• [Arbeitsaufträge]
**a.** Stimmen diese Aussagen mit dem Text über die Schafbeweidung im Altmühltal überein: (i) Gäbler hält 420 Mutterschafe, (ii) der Apollofalter braucht bis Ende August eine strenge Beweidung, (iii) der Mauerpfeffer ist die Wirts- und Futterpflanze der Apollofalterraupe? Antworte jeweils mit Ja oder Nein und zitiere die entscheidenden Worte des Textes wörtlich.
**b.** Schreib aus dem Text über die Schafbeweidung im Altmühltal alles von „on_Schaefer Gaebler Herde“ bis hinunter zu „damit einzigartige Biotope.“ noch einmal ab und benenne dabei „Sascha Gäbler“ in „Sascha Gebler“ um.

• [Textauszug]
^^^^^^^^

Schafe grasen für Schmetterlinge

on_Schaefer Gaebler Herde Panorama
Andrea Hammerl
am Mittwoch, 11.05.2022 - 15:00

Sascha Gäbler treibt 1000 Schafe und Ziegen auf die Wacholderheiden im Naturpark Altmühltal und pflegt damit einzigartige Biotope.

on_Schaefer Gaebler mit seiner Herde

Flächenfraß? Nein, darum muss sich Sascha Gäbler keine Sorgen machen, jedenfalls nicht bei seiner Sommerweide. Der Wanderschäfer beweidet mit seiner Schafherde die Wacholderheide im FFH-Gebiet des Altmühltals zwischen Solnhofen, Mühlheim, Ochsenhart, Eßlingen und Mörsheim.

Karge, trockene, vor allem aber unverbaubare Hänge, ein Biotop für seltene Schmetterlinge, Vögel und Pflanzen. Sofern sie vor Verbuschung bewahrt werden. Das ist Gäblers Aufgabe, beziehungsweise die seiner 420 Mutterschafe samt Nachzucht und seiner 30 Ziegen. An die tausend Tiere treibt der Schäfer am Wochenende beim Altmühltaler Lammauftrieb wieder durch die engen Gassen von Mörsheim, begleitet von Tausenden von Zuschauern. Seinen wesentlich ruhigeren Job später in der Heide beschreibt er so: „Ich versuche, die Verbuschung zu verhindern, so gut es geht, und bestimmten Schmetterlingsarten ihr Refugium zu erhalten, damit sie sich gut entwickeln.“

on_Schaefer Gaebler Ziege

Seit gut zwanzig Jahren wird das mit Erfolg für den vom Aussterben bedrohten Apollofalter praktiziert, dem es hier an der Felsformation Zwölf-Apostel bei Solnhofen recht gut geht.

Wirts- und Futterpflanze der Apollofalterraupe ist der Mauerpfeffer, den es bei der Beweidung freizulegen gilt. Auch für Berghexe und Streifenbläuling, die am stärksten gefährdeten Tagfalterarten Bayerns, versucht er, das Habitat passend zu gestalten. Was bedeutet, dass Gäbler deren bevorzugte Eiablageplätze zu bestimmten Zeitpunkten beweiden muss.

Gemeinsam mit dem Schmetterlingsexperten Adi Geyer aus Bamberg hat er einen Beweidungsplan ausgetüftelt, so dass die jeweilige Futterpflanze zum Zeitpunkt der Eiablage da ist. „Jeder Schmetterling braucht sein bestimmtes Habitat“, erklärt der 55-Jährige, „der Apollofalter braucht jetzt eine strenge Beweidung und dann Ruhe bis Ende August, wenn sich die Larven verpuppen“.

^^^^^^^^

• [Datenauszüge]
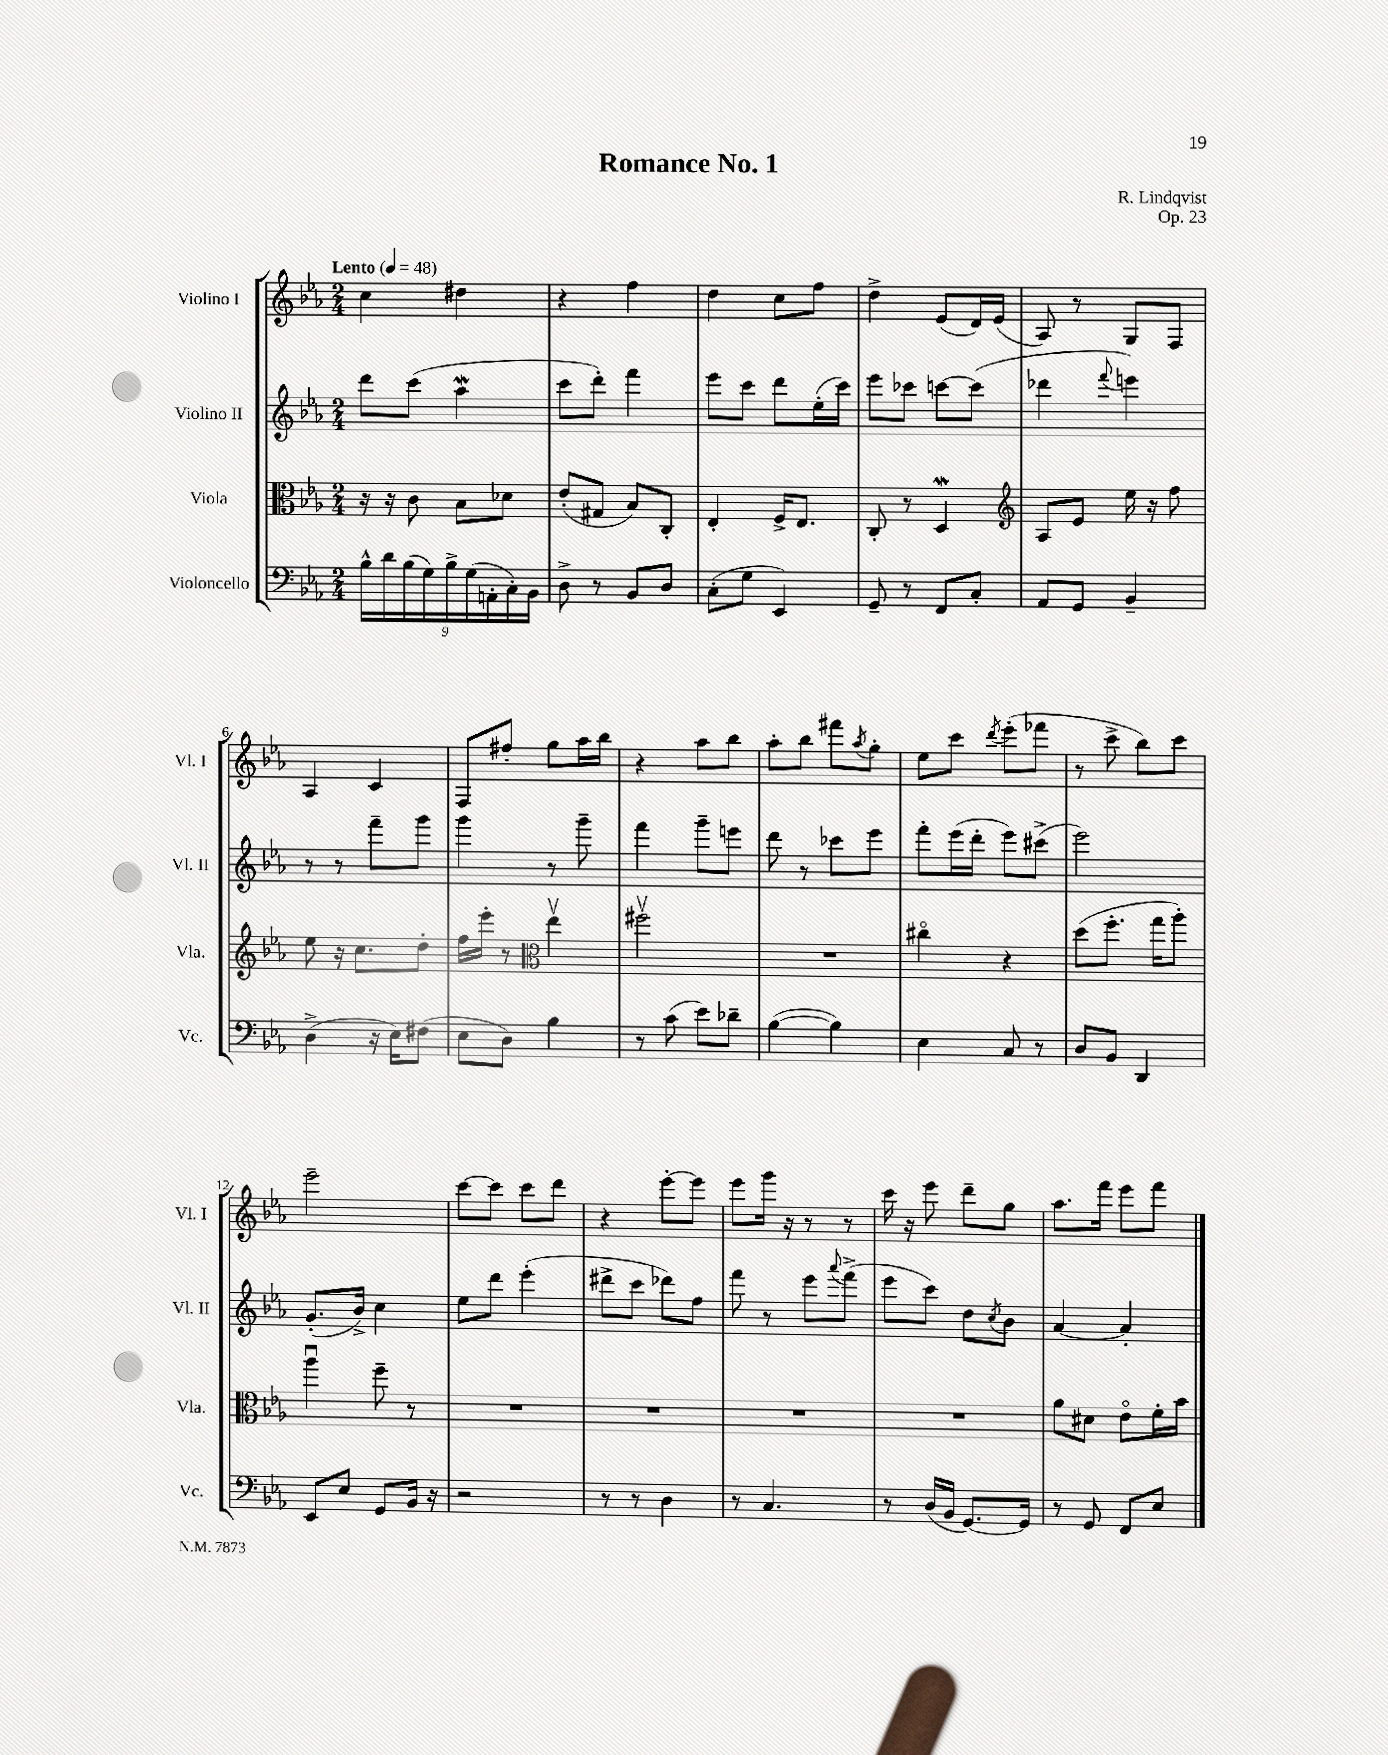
\header { title = "Romance No. 1" composer = "R. Lindqvist" opus = "Op. 23" }
<<
\new StaffGroup <<
\new Staff = "s0" \with { instrumentName = "Violino I" shortInstrumentName = "Vl. I" } {
    \clef treble \key ees \major \numericTimeSignature \time 2/4 \tempo "Lento" 4 = 48
    c''4 dis''4 |
    r4 f''4 |
    d''4 c''8 f''8 |
    d''4-> ees'8( d'16) ees'16( |
    aes8) r8 g8 f8 |
    aes4 c'4 |
    f8 fis''8-. g''8 aes''16 bes''16 |
    r4 aes''8 bes''8 |
    aes''8-. bes''8 fis'''8 \acciaccatura { aes''8 } g''8-. |
    ees''8 c'''8 \acciaccatura { d'''8 } ees'''8-.( fes'''8 |
    r8 c'''8-> bes''8) c'''8 |
    ees'''2-- |
    c'''8~ c'''8 c'''8 d'''8 |
    r4 ees'''8~-. ees'''8 |
    ees'''8 g'''16 r16 r8 r8 |
    c'''16 r16 ees'''8 d'''8-- g''8 |
    aes''8. f'''16 ees'''8 f'''8 \bar "|." |
}
\new Staff = "s1" \with { instrumentName = "Violino II" shortInstrumentName = "Vl. II" } {
    \clef treble \key ees \major \numericTimeSignature \time 2/4
    d'''8 c'''8( aes''4\mordent |
    c'''8 d'''8-.) f'''4 |
    ees'''8 c'''8 d'''8 ees''16-.( c'''16) |
    ees'''8 ces'''8 c'''8~ c'''8( |
    des'''4 \appoggiatura { f'''8 } e'''4) |
    r8 r8 f'''8-- g'''8 |
    g'''4 r8 g'''8-- |
    f'''4 g'''8-- e'''8 |
    d'''8 r8 ces'''8 ees'''8 |
    f'''8-. ees'''16( d'''16-. ees'''8) cis'''8->( |
    ees'''2) |
    g'8.-.( bes'16->) c''4 |
    ees''8 d'''8 ees'''4-.( |
    dis'''8-> c'''8 des'''8) f''8 |
    f'''8 r8 ees'''8 \appoggiatura { aes'''8 } f'''8->( |
    ees'''8 c'''8) d''8 \acciaccatura { c''8 } bes'8 |
    aes'4~ aes'4-. \bar "|." |
}
\new Staff = "s2" \with { instrumentName = "Viola" shortInstrumentName = "Vla." } {
    \clef alto \key ees \major \numericTimeSignature \time 2/4
    r16 r16 c'8 bes8 des'8 |
    ees'8-.( gis8 bes8) c8-. |
    ees4-. f16-> ees8. |
    c8-. r8 d4\mordent |
    \clef treble aes8 ees'8 ees''16 r16 f''8 |
    ees''8 r16 c''8. d''8-. |
    f''16 ees'''16-. r8 \clef alto ees''4\upbow |
    fis''2\upbow |
    R2 |
    cis''4\flageolet r4 |
    d''8( f''8.-. g''16 aes''8-.) |
    aes''4\downbow f''8-- r8 |
    R2 |
    R2 |
    R2 |
    R2 |
    aes'8 dis'8 ees'8\flageolet f'16-. bes'16 \bar "|." |
}
\new Staff = "s3" \with { instrumentName = "Violoncello" shortInstrumentName = "Vc." } {
    \clef bass \key ees \major \numericTimeSignature \time 2/4
    \tuplet 9/8 { bes16-^ d'16 bes16( g16) bes16-> g16( a,16-. c16-.) bes,16 } |
    d8-> r8 bes,8 d8 |
    c8-.( g8 ees,4) |
    g,8-- r8 f,8 c8-. |
    aes,8 g,8 bes,4-- |
    d4->( r16 ees16) fis8( |
    ees8 d8) bes4 |
    r8 c'8( ees'8) des'8-- |
    bes4~( bes4) |
    ees4 c8 r8 |
    d8 bes,8 d,4 |
    ees,8 ees8 g,8 bes,16 r16 |
    r2 |
    r8 r8 d4 |
    r8 c4. |
    r8 d16( bes,16 g,8.~) g,16 |
    r8 g,8 f,8 ees8 \bar "|." |
}
>>
>>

^^^^^^^^

• [Schriftliche Antworten]
**a.**
(i) Ja: „seiner 420 Mutterschafe samt Nachzucht“
(ii) Nein: „der Apollofalter braucht jetzt eine strenge Beweidung und dann Ruhe bis Ende August“
(iii) Ja: „Wirts- und Futterpflanze der Apollofalterraupe ist der Mauerpfeffer“

**b.**
on_Schaefer Gaebler Herde Panorama
Andrea Hammerl
am Mittwoch, 11.05.2022 - 15:00

Sascha Gebler treibt 1000 Schafe und Ziegen auf die Wacholderheiden im Naturpark Altmühltal und pflegt damit einzigartige Biotope.